__Te lezen fragment__:
Home Stilzwijgende verlenging van zes jaar is onredelijk!

KBS

Stilzwijgende verlenging van zes jaar is onredelijk!

Vorige week is onherroepelijk geworden het arrest van het Gerechtshof ’s-Hertogenbosch van 19 maart 2019. In deze procedure stond ik de NVLF bij in het geschil met de verhuurder van wie een kopieerapparaat en printer werd gehuurd.

De in juni 2009 gesloten overeenkomst werd aangegaan voor de duur van zes jaar. Aan het einde van de looptijd van deze overeenkomst meende de verhuurder dat de overeenkomst nog eens met zes jaar stilzwijgend was verlengd (dus tot en met juni 2021). Dit omdat de overeenkomst niet twaalf maanden vóór het einde van de looptijd was opgezegd, zoals de toepasselijke algemene voorwaarde dat voorschreef.

De NVLF kon de overeenkomst niet tussentijds beëindigen omdat deze bevoegdheid in de algemene voorwaarden was uitgesloten. Tussentijdse beëindiging was alleen mogelijk als alle huursommen over de volledige looptijd (dus tot en met juni 2021) werden voldaan, plus nog de nodige administratiekosten. Een weinig aantrekkelijke optie. De verhuurder maakte verder ieder jaar gebruik van de (in de algemene voorwaarden geregelde) bevoegdheid om de huurprijs met (maximaal) 10% te verhogen. Forse bedragen werden dan ook in rekening gebracht, terwijl als gevolg van toenemende digitalisering de kopieer- en printbehoefte van de NVLF juist in substantiële mate afnam.

Over de geldigheid (c.q. onredelijkheid) van de algemene voorwaarde over de stilzwijgende verlenging met zes jaar is de NVLF een procedure gestart. In die procedure zijn tal van omstandigheden aangevoerd die tot het oordeel moesten leiden dat de algemene voorwaarde onredelijk bezwarend is. Eén van de argumenten betrof het gegeven dat de concurrenten van de verhuurder een stilzwijgende verlenging hanteerden van slechts één jaar, in plaats van zes jaar.

__Verstrekte gegevens__:
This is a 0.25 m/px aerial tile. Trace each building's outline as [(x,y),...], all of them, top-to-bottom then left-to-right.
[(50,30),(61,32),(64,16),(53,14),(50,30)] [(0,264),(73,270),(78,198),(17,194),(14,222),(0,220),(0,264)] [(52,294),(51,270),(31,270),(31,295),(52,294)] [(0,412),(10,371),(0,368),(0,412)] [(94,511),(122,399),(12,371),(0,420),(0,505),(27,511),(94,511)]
--
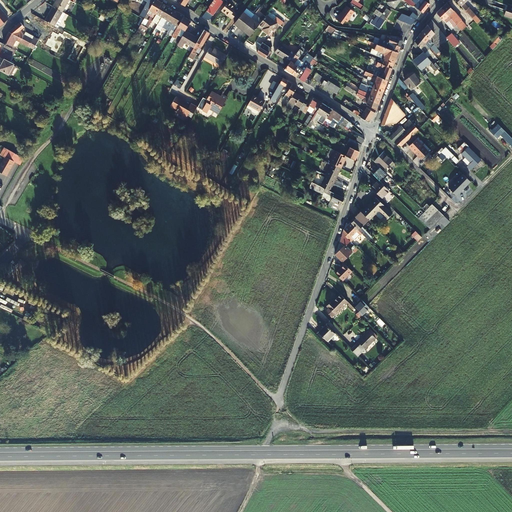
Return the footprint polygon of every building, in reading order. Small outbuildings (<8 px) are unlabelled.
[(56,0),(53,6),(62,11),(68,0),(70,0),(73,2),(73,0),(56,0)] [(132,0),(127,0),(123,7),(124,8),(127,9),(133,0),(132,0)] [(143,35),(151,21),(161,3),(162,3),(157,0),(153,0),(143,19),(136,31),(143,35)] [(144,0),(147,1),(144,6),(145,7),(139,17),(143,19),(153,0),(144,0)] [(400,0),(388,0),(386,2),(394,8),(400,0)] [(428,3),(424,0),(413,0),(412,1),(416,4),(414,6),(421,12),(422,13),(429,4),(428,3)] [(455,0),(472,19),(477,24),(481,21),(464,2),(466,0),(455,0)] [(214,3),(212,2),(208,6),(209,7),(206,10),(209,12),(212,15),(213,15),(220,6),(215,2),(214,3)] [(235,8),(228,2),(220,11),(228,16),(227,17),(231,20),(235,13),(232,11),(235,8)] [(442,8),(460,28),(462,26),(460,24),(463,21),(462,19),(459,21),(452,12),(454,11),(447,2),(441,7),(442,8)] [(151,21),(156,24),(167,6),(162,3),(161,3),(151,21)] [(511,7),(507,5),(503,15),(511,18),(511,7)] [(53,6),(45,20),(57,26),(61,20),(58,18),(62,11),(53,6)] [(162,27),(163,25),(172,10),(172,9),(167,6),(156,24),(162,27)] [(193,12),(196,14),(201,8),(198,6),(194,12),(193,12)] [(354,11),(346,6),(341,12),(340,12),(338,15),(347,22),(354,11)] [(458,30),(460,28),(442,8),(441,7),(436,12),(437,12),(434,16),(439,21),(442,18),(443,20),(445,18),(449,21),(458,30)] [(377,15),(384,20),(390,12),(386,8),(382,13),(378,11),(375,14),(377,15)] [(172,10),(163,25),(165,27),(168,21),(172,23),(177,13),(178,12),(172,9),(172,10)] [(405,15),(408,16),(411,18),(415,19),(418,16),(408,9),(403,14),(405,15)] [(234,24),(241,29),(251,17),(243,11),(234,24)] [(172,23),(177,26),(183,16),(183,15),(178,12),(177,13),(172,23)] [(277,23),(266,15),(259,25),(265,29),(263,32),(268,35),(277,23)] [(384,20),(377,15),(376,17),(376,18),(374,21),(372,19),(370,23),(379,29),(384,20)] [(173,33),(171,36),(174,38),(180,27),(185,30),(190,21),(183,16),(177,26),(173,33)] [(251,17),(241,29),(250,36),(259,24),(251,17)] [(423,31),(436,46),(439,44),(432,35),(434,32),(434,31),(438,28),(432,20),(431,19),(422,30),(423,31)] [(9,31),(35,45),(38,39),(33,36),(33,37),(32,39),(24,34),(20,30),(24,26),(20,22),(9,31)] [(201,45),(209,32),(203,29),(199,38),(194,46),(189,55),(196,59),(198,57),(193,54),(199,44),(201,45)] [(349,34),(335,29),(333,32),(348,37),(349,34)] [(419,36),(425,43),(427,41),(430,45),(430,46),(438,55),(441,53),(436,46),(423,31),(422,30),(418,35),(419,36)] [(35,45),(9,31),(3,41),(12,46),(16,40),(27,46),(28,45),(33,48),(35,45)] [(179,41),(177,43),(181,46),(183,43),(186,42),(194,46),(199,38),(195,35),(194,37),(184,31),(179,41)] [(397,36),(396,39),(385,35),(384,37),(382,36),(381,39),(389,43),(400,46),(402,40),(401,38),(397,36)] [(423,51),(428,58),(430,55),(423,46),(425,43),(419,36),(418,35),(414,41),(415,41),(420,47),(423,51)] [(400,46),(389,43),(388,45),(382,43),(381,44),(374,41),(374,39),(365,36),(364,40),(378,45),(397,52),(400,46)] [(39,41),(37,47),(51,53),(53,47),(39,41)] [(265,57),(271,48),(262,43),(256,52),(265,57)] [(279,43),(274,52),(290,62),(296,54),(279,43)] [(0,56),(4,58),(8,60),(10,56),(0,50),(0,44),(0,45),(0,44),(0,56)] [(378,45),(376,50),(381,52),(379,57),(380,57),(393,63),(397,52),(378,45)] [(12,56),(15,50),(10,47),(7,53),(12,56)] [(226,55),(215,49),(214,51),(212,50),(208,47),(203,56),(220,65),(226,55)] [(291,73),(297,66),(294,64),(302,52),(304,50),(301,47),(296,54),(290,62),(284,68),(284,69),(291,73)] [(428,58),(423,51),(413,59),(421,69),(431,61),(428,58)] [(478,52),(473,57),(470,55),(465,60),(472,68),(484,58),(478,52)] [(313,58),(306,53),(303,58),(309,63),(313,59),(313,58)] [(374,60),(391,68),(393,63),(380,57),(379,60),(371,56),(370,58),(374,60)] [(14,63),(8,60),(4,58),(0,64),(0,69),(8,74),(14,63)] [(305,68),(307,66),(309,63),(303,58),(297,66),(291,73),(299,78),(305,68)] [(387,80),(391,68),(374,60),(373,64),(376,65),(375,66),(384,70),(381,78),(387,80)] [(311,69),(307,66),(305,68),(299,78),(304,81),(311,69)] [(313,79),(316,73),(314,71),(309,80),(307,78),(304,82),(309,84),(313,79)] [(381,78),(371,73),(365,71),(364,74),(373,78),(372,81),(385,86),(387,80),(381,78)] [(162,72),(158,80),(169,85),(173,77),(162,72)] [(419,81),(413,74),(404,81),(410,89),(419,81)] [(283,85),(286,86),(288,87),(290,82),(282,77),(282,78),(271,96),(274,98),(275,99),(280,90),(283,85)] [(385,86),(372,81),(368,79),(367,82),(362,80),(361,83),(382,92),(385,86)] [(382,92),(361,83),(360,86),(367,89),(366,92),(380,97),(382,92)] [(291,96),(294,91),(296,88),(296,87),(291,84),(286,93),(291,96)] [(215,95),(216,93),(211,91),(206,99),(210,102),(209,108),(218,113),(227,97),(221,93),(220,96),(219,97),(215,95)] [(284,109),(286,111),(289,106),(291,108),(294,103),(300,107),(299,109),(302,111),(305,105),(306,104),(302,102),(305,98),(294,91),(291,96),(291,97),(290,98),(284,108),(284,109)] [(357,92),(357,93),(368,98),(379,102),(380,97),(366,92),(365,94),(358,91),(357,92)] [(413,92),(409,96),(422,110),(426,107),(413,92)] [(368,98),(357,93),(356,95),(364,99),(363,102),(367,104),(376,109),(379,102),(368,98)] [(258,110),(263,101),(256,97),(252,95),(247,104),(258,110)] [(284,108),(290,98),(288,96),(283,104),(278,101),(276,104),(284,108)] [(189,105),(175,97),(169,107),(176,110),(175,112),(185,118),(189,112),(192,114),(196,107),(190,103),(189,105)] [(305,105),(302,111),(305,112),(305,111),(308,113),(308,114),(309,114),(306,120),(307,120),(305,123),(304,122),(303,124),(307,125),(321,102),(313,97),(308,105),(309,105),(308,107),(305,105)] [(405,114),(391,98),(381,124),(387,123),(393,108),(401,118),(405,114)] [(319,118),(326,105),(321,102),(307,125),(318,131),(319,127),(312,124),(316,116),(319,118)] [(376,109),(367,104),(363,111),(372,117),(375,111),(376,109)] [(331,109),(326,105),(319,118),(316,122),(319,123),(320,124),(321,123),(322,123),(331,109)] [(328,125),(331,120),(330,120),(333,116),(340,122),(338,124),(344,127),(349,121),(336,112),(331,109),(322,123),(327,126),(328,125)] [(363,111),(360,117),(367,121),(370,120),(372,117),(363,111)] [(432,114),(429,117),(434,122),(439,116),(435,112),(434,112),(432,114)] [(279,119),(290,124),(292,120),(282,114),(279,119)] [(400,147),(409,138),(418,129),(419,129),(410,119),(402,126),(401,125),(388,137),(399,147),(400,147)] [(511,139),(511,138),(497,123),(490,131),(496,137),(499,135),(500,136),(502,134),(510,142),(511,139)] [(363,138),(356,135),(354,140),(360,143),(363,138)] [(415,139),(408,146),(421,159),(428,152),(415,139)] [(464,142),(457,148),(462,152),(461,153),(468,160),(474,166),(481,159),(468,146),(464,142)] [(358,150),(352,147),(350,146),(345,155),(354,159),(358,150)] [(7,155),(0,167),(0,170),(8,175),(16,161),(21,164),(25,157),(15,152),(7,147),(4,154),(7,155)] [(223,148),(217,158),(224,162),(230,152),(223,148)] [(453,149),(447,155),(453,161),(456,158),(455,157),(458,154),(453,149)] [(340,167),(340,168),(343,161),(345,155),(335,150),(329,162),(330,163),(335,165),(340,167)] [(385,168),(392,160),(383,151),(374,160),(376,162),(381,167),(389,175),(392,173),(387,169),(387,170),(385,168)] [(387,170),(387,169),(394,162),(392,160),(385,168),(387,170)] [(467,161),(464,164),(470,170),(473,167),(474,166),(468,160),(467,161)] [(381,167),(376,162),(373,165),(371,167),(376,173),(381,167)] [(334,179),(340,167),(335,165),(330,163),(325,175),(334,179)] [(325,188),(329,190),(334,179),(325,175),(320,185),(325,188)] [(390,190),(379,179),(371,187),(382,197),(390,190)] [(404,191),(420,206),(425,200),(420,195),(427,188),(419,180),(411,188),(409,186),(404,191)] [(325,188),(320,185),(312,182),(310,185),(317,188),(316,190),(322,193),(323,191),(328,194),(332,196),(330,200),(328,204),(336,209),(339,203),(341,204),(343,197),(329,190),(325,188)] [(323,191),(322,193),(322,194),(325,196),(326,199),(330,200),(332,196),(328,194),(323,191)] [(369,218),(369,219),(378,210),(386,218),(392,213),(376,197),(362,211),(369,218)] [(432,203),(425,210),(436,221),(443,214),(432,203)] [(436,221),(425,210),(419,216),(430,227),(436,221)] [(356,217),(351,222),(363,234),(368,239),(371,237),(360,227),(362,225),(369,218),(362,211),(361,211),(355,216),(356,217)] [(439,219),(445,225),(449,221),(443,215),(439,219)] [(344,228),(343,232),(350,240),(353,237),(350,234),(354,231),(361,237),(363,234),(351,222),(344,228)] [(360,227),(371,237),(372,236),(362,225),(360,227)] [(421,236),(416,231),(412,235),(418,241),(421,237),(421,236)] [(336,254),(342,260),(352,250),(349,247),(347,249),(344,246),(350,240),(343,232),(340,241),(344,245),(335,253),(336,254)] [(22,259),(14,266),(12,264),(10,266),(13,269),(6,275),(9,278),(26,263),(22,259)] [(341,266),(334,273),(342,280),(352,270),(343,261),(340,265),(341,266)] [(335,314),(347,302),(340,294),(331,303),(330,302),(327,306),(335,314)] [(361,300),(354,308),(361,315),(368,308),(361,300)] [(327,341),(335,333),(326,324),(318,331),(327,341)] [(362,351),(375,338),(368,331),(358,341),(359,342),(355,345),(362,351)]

__Uit te voeren opdrachten__:
1 - Beantwoord de volgende vragen aan de hand van de tekst over de stilzwijgende verlenging.
(a) Van welke datum is het arrest van het Gerechtshof ’s-Hertogenbosch?
(b) Voor welke duur werd de overeenkomst in juni 2009 aangegaan?
(c) Welke stilzwijgende verlenging hanteerden de concurrenten van de verhuurder?
2 - Herhaal uit de tekst over de stilzwijgende verlenging letterlijk het gedeelte vanaf "Home Stilzwijgende verlenging" tot en met "voorwaarde dat voorschreef.".

__Definitieve antwoorden__:
1 -
(a) 19 maart 2019
(b) Zes jaar
(c) Een stilzwijgende verlenging van slechts één jaar

2 -
Home Stilzwijgende verlenging van zes jaar is onredelijk!

KBS

Stilzwijgende verlenging van zes jaar is onredelijk!

Vorige week is onherroepelijk geworden het arrest van het Gerechtshof ’s-Hertogenbosch van 19 maart 2019. In deze procedure stond ik de NVLF bij in het geschil met de verhuurder van wie een kopieerapparaat en printer werd gehuurd.

De in juni 2009 gesloten overeenkomst werd aangegaan voor de duur van zes jaar. Aan het einde van de looptijd van deze overeenkomst meende de verhuurder dat de overeenkomst nog eens met zes jaar stilzwijgend was verlengd (dus tot en met juni 2021). Dit omdat de overeenkomst niet twaalf maanden vóór het einde van de looptijd was opgezegd, zoals de toepasselijke algemene voorwaarde dat voorschreef.